As mentioned previously the global pandemic has definitely put the entertainment industry on hold, however one interesting product from this was the 2021 Netflix film, Malcolm and Marie. This was the first Hollywood film ever to be entirely written, produced and filmed during the pandemic. A black and white romantic drama that spans one night, we follow the catastrophic relationship of Malcolm (John David Washington) and Marie (Zendaya) as an argument unfolds after they come home from Malcolm’s movie premier. The film also deals with drug addiction and suicide, so a quick content warning here if you aren’t comfortable with those topics. The movie was filmed entirely on one location with only two characters, with a script primarily written by the director (Sam Levinson). I’ll be honest: I don’t think Malcom and Marie is an easy watch, as it is often punctuated by rambling monologues that can make the film drag. This isn’t helped by the singular location either. Nonetheless, I still think it’s a film worth watching. I recommend it not only for the unique challenges it had to account for, but also, for the chemistry between the main characters and the captivating and intimate performances from both Zendaya and Washington. The whole film almost represents a microcosm of what it was like for the rest of us stuck inside our own houses with the same people and it’s certainly representative of the time in which it was made. 

 

  1. The twilight movie soundtracks are the only redeemable parts of the Twilight Saga 

Now if positive reviews aren’t your thing, and you need to be distracted by the worldwide train wreck, then I have just the suggestion for you. Stephanie Meyer’s Midnight Sun was released last year, 15 years after the first Twilight novel was published. Midnight Sun is a retelling of Twilight but written from Edward’s perspective instead of Bella’s.

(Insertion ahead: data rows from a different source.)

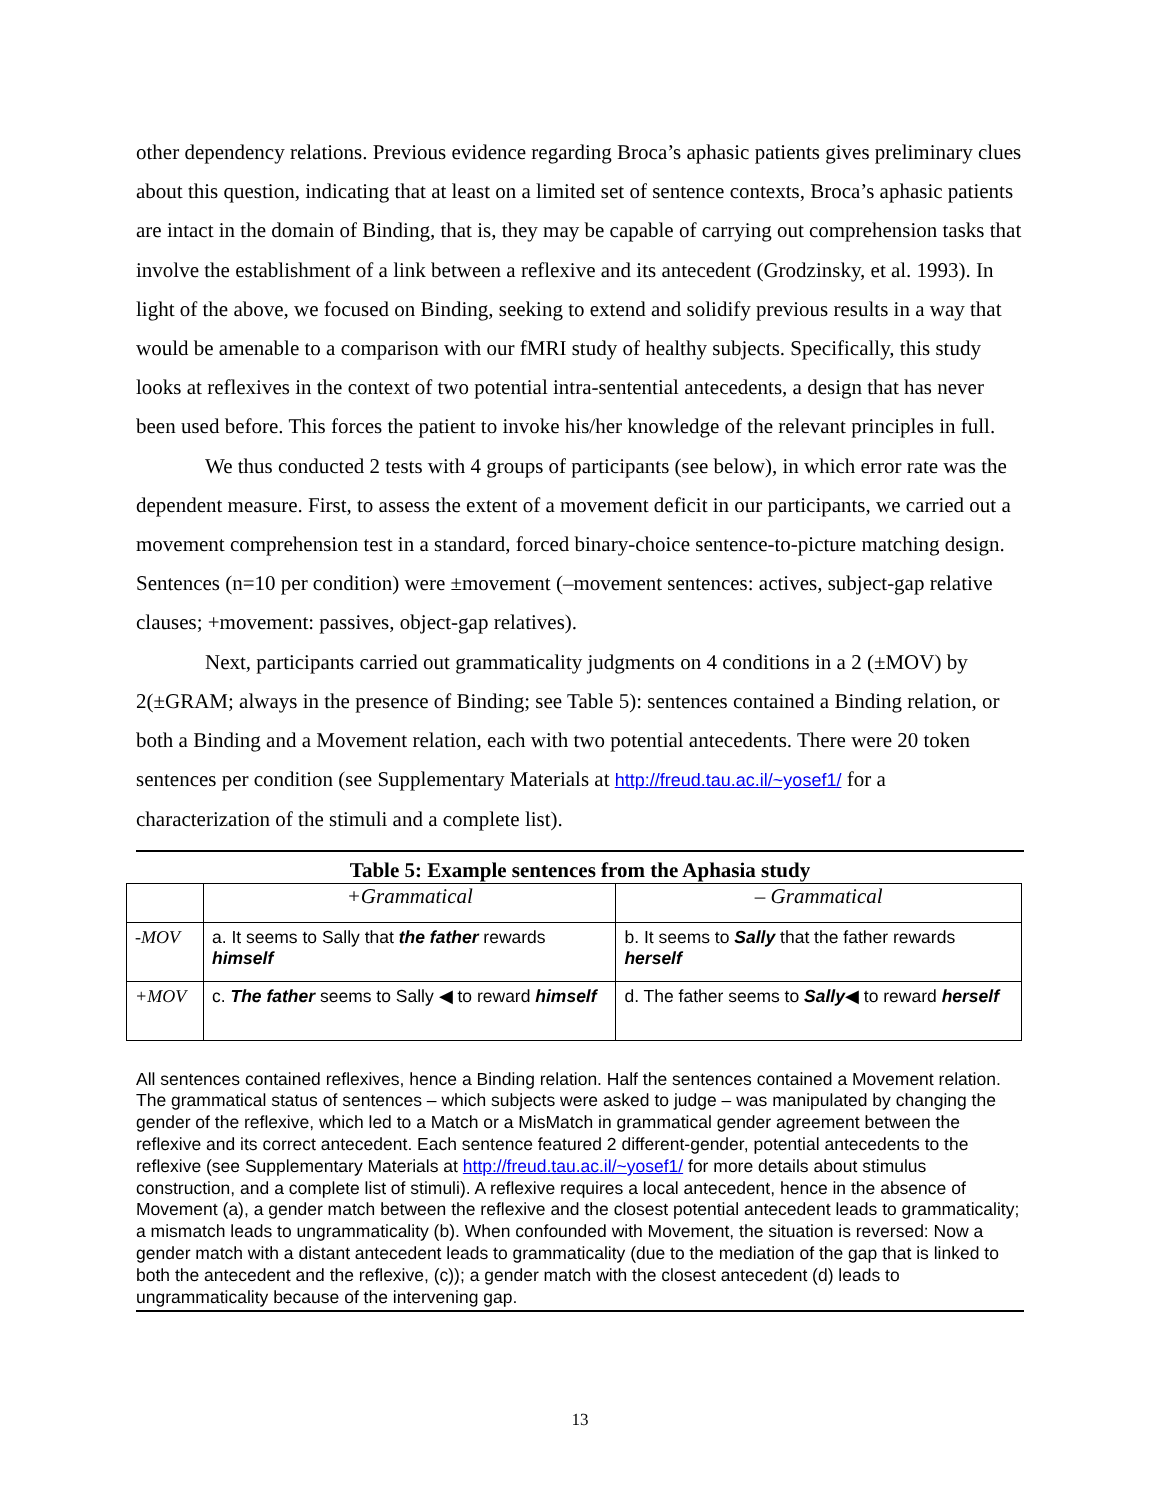other dependency relations. Previous evidence regarding Broca’s aphasic patients gives preliminary clues about this question, indicating that at least on a limited set of sentence contexts, Broca’s aphasic patients are intact in the domain of Binding, that is, they may be capable of carrying out comprehension tasks that involve the establishment of a link between a reflexive and its antecedent (Grodzinsky, et al. 1993). In light of the above, we focused on Binding, seeking to extend and solidify previous results in a way that would be amenable to a comparison with our fMRI study of healthy subjects. Specifically, this study looks at reflexives in the context of two potential intra-sentential antecedents, a design that has never been used before. This forces the patient to invoke his/her knowledge of the relevant principles in full.
We thus conducted 2 tests with 4 groups of participants (see below), in which error rate was the dependent measure. First, to assess the extent of a movement deficit in our participants, we carried out a movement comprehension test in a standard, forced binary-choice sentence-to-picture matching design. Sentences (n=10 per condition) were ±movement (–movement sentences: actives, subject-gap relative clauses; +movement: passives, object-gap relatives).
Next, participants carried out grammaticality judgments on 4 conditions in a 2 (±MOV) by 2(±GRAM; always in the presence of Binding; see Table 5): sentences contained a Binding relation, or both a Binding and a Movement relation, each with two potential antecedents. There were 20 token sentences per condition (see Supplementary Materials at http://freud.tau.ac.il/~yosef1/ for a characterization of the stimuli and a complete list).
Table 5: Example sentences from the Aphasia study
| | +Grammatical | – Grammatical |
| -MOV | a. It seems to Sally that the father rewards himself | b. It seems to Sally that the father rewards herself |
| +MOV | c. The father seems to Sally ◀ to reward himself | d. The father seems to Sally ◀ to reward herself |
All sentences contained reflexives, hence a Binding relation. Half the sentences contained a Movement relation. The grammatical status of sentences – which subjects were asked to judge – was manipulated by changing the gender of the reflexive, which led to a Match or a MisMatch in grammatical gender agreement between the reflexive and its correct antecedent. Each sentence featured 2 different-gender, potential antecedents to the reflexive (see Supplementary Materials at http://freud.tau.ac.il/~yosef1/ for more details about stimulus construction, and a complete list of stimuli). A reflexive requires a local antecedent, hence in the absence of Movement (a), a gender match between the reflexive and the closest potential antecedent leads to grammaticality; a mismatch leads to ungrammaticality (b). When confounded with Movement, the situation is reversed: Now a gender match with a distant antecedent leads to grammaticality (due to the mediation of the gap that is linked to both the antecedent and the reflexive, (c)); a gender match with the closest antecedent (d) leads to ungrammaticality because of the intervening gap.
13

If you had a crush on Edward like I did in my youth, or even if you didn’t, you’ll certainly hate him after reading this. The book is 750 pages of unfiltered and unbroken disgust towards all humans except for Bella and the people she cares about. He also spends a lot of time thinking about how Bella isn’t like other girls because she likes books and doesn’t wear makeup. Which is something we love to see written in 2020. Meyer’s work, especially in recent years has received a lot more attention. This has given birth to a Twilight renaissance of sorts, with memes to enjoy but also more warranted criticism towards the series. Not only for its heavy religious overtones but also the blatant racism towards Native Americans and the thinly veiled misogyny written into every chapter. Based on Midnight Sun, I don’t think Meyer has really registered any of that criticism. If you’re looking to occupy your time with something nostalgic whilst also being infuriated the whole time, then I would definitely recommend Midnight Sun. 

 That ends our entire two-part series about items that either got us through this pandemic or had to adapt just like the rest of us did. Sabrina and I hope you get your 7.0 GPA after reading and enjoying our insightful recommendations.